In this case, does discover_params also need to be set to static struct bt_gatt_discover_params discover_params[CONFIG_BT_MAX_CONN];? But after I changed it to this, the ATT timeout error still appears

So ATT timeout error, is it a problem that occurs when I use the same memory for multiple transactions at the same time?

cvinayak commented 3 years ago

is it a problem that occurs when I use the same memory for multiple transactions at the same time?

Yes.

If you have based your application out of an upstream sample. I suggest you send a PR with your changes to make the sample capable of multiple connections simultaneously. This will make it easier to review your changes.

mfinmuch commented 3 years ago

I suggest you send a PR with your changes to make the sample capable of multiple connections simultaneously.
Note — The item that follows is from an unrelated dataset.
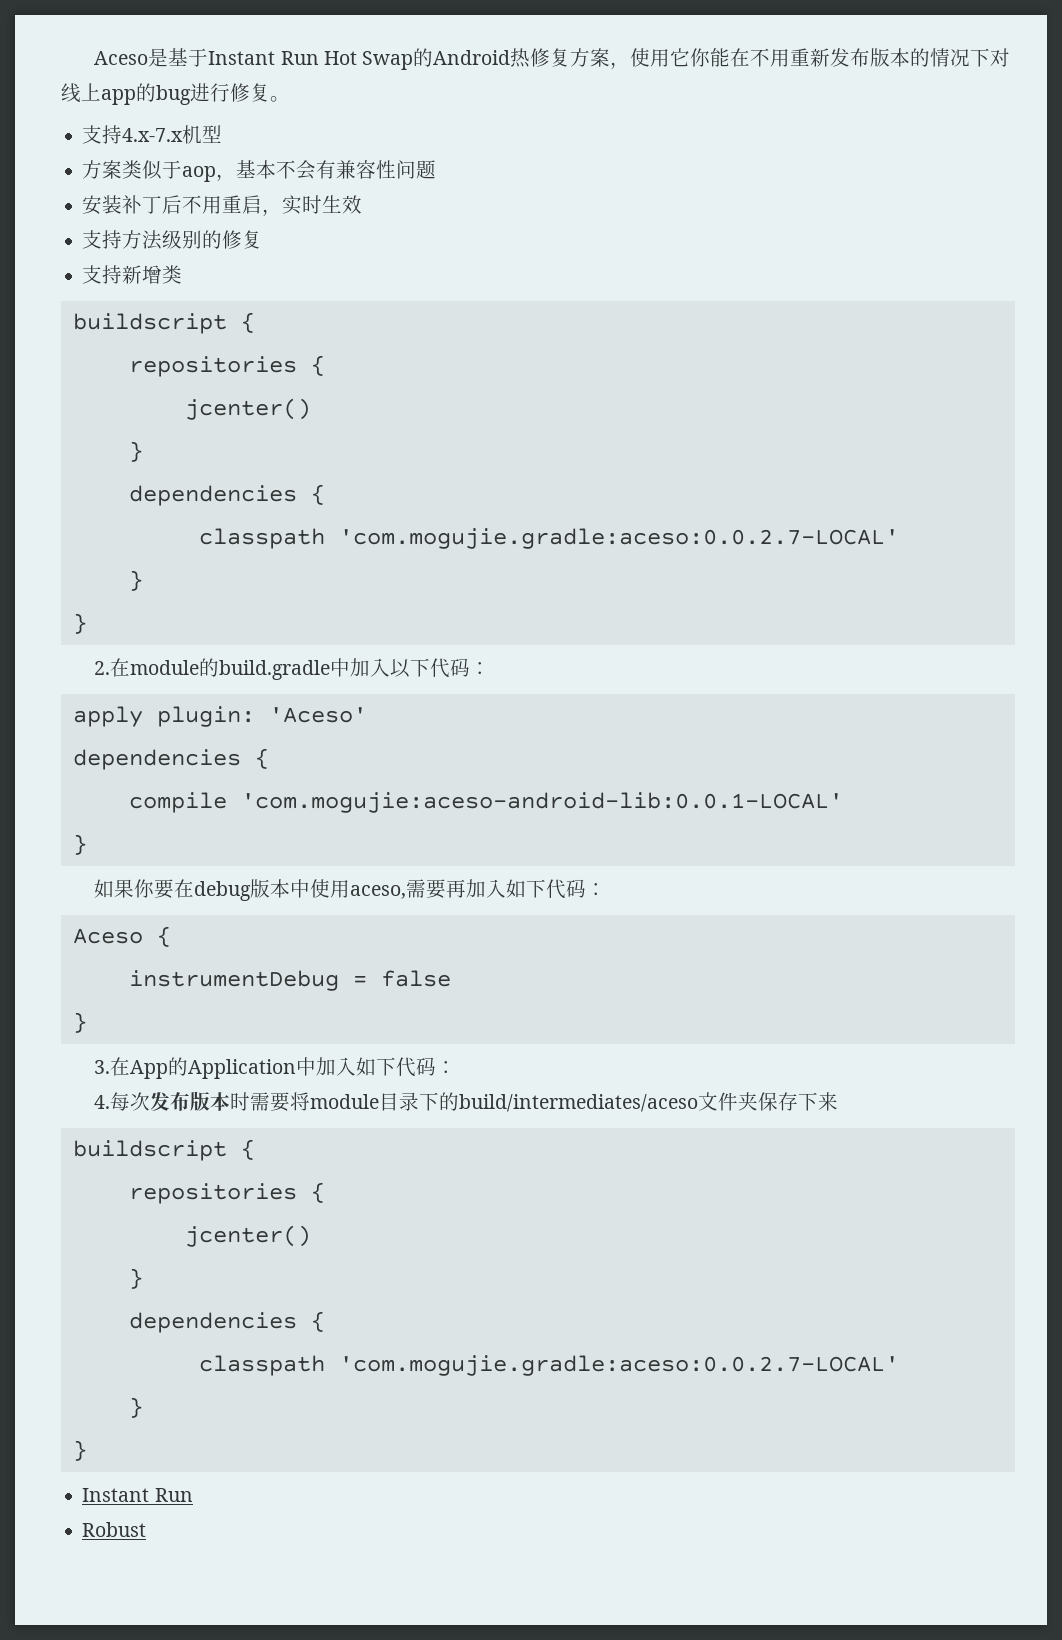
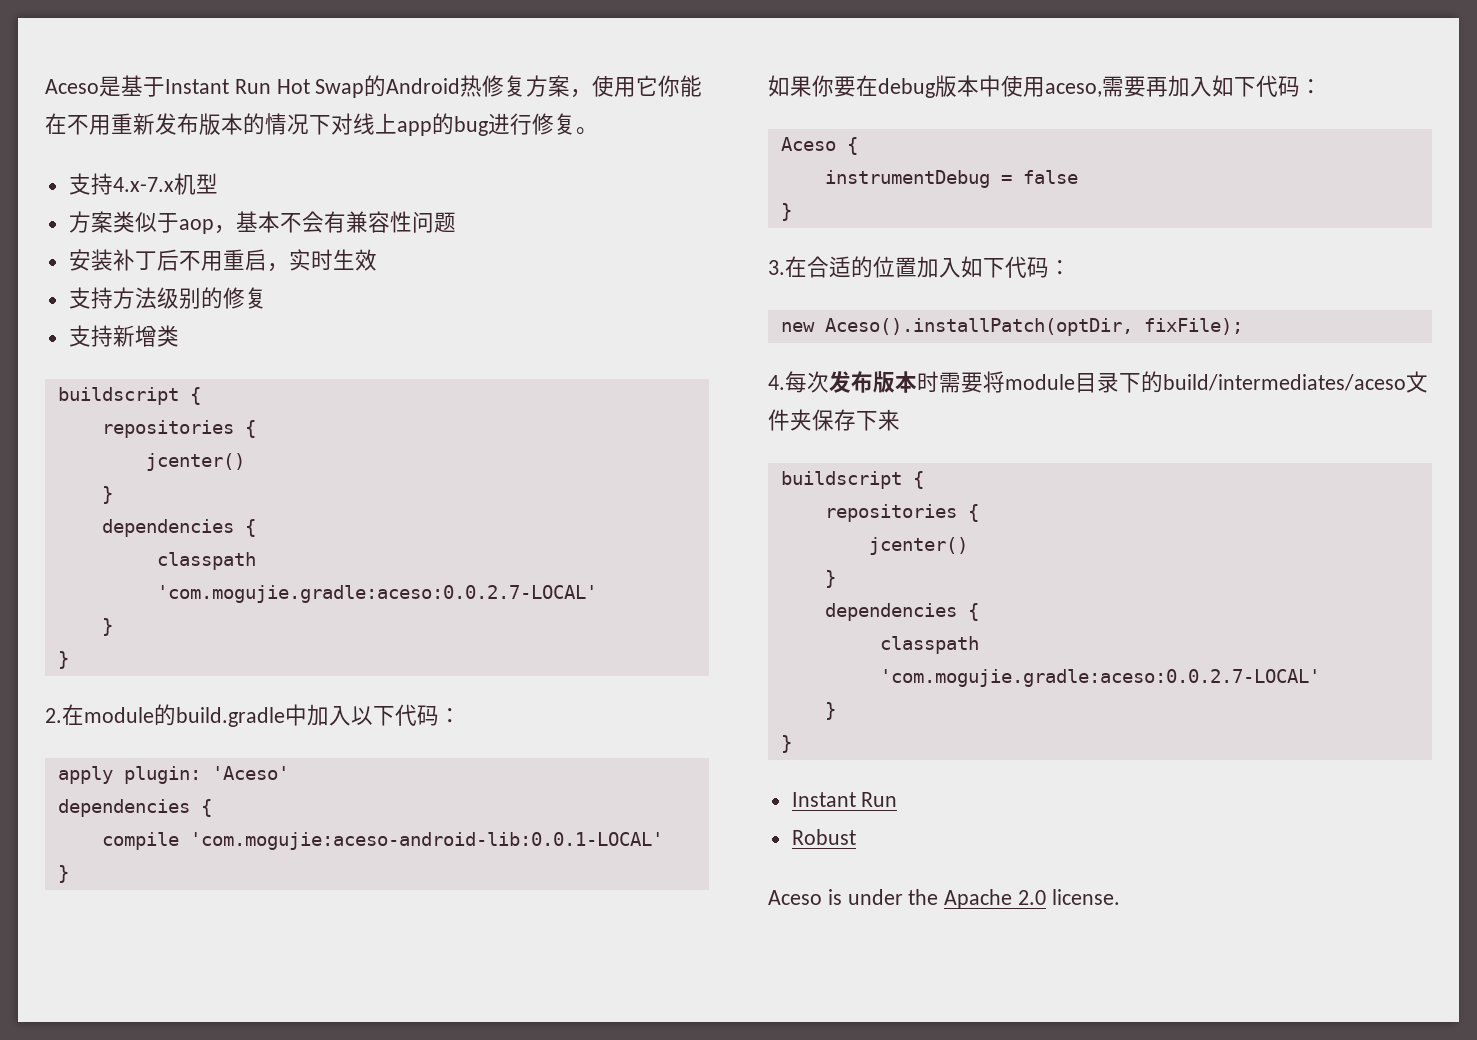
[130,1057,457,1079] App的Application中加入如下代码： -> [807,256,1071,278] [780,318,1243,336] 合适的位置加入如下代码： // new Aceso().installPatch(optDir, fixFile);
(147, 1529) none -> [768,889,1120,909] // Aceso is under the Apache 2.0 license.

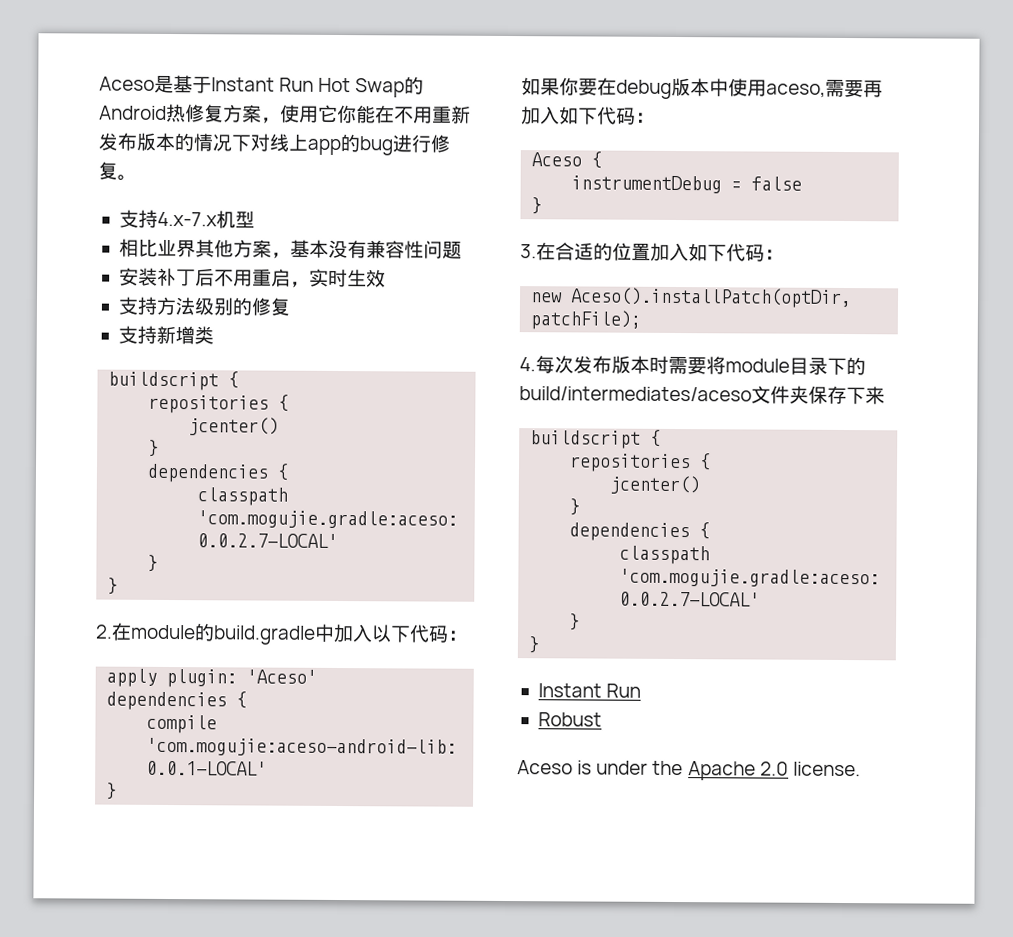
[68,211,324,234] 方案类似于aop，基本不会 -> [118,238,348,259] 相比业界其他方案，基本没
[1143,318,1243,335] fixFile); -> [530,310,642,330] patchFile);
how can I send a PR?I don’t know how to get my code up In addition, I found that I can improve my stability by changing these

#define MIN_CONNECTION_INTERVAL
#define MAX_CONNECTION_INTERVAL
#define SLAVE_LATENCY
#define SUPERVISION_TIMEOUT

Is there any reason for this?

mfinmuch commented 3 years ago

I pulled my code request but I’m not sure if I’m doing this right https://github.com/zephyrproject-rtos/zephyr/pull/30680#issue-538975971

cvinayak commented 3 years ago

Multiple connections are being established sequntially and gatt service discovery is performed using the same single instance of discover_params. This is bug in application and not in the Bluetooth Subsystem.

No guard preventing sequential multiple connections: https://github.com/zephyrproject-rtos/zephyr/pull/30680/files#diff-2fcfc31aeea68ed5719fe2686a5507a564ea9c85d0ca14216d6d6953eb7af5f8R452

Use of single instance of discover_params to perform GATT discovery: https://github.com/zephyrproject-rtos/zephyr/pull/30680/files#diff-2fcfc31aeea68ed5719fe2686a5507a564ea9c85d0ca14216d6d6953eb7af5f8R574

carlescufi commented 3 years ago

Resolving as issue in the user's code. Please reopen if you find that not to be the case.